- [PROBLEM DESCRIPTION] Every line of the entries below that carries the string "from" should be copied.

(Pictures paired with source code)
= = =

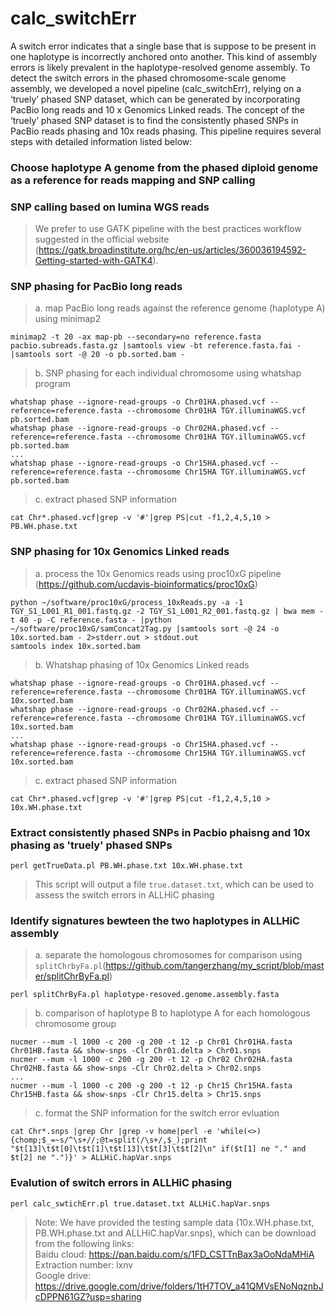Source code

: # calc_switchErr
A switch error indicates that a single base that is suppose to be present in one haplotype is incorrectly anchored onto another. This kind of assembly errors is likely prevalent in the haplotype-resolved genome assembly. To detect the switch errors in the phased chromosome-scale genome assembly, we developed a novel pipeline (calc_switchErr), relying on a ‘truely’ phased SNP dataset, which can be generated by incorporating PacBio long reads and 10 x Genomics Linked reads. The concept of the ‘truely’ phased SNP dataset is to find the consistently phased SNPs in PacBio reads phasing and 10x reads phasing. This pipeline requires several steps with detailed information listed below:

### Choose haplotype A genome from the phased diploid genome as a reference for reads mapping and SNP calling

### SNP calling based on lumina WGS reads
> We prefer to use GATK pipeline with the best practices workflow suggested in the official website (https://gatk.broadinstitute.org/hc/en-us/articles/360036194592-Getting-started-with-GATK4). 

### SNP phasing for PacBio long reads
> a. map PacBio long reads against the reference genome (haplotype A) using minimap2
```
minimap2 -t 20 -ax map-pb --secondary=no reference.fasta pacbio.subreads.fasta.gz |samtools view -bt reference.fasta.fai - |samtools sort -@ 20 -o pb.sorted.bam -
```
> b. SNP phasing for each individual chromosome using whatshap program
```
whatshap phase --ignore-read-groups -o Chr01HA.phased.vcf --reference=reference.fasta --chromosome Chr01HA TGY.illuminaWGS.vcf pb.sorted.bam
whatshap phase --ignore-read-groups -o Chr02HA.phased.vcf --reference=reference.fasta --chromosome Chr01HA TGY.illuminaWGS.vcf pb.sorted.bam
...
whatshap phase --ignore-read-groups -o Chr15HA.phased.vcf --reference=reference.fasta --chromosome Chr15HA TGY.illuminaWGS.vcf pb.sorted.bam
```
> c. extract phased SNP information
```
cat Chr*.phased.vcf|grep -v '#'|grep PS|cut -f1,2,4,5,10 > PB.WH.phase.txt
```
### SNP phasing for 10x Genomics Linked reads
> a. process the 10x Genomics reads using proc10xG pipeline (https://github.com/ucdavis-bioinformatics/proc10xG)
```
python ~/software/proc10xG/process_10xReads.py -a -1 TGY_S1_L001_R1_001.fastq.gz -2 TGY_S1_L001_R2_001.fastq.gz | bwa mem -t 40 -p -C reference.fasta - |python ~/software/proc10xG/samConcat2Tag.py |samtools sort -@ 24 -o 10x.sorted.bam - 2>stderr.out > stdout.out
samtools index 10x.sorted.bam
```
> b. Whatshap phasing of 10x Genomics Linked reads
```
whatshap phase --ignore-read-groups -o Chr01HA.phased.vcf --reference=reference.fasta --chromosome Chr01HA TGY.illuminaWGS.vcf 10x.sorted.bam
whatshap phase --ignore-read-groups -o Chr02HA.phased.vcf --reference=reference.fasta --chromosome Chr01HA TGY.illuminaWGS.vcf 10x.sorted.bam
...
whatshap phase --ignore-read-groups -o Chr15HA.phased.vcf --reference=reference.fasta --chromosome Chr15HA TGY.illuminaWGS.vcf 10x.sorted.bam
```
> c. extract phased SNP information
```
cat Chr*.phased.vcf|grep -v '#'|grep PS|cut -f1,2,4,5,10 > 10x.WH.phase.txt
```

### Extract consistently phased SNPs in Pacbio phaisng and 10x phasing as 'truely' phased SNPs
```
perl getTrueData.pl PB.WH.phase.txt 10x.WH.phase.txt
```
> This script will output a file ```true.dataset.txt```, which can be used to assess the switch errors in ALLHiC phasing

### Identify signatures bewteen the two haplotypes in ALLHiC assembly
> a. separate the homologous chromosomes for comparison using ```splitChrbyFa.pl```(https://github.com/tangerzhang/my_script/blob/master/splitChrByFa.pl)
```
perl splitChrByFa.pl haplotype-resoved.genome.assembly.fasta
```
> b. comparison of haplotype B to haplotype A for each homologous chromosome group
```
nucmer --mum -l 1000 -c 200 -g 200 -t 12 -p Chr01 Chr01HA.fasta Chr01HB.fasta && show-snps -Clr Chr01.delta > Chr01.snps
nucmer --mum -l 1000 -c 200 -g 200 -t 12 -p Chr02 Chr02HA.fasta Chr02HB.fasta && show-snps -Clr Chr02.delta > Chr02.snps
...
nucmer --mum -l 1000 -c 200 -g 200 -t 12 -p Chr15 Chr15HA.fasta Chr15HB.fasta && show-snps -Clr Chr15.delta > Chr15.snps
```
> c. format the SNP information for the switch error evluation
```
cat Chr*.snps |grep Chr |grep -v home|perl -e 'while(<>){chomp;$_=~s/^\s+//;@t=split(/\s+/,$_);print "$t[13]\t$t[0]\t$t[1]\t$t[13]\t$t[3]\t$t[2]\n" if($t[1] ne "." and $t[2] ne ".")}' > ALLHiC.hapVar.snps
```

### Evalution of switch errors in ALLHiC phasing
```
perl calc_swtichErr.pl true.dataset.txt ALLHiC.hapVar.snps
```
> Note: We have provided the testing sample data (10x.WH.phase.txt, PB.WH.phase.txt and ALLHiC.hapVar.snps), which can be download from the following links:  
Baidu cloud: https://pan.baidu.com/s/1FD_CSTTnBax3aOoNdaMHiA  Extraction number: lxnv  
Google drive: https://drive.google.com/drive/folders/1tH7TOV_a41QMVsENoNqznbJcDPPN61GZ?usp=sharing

= = =

- [OUTPUT BELOW]
### Choose haplotype A genome from the phased diploid genome as a reference for reads mapping and SNP calling
> Note: We have provided the testing sample data (10x.WH.phase.txt, PB.WH.phase.txt and ALLHiC.hapVar.snps), which can be download from the following links:  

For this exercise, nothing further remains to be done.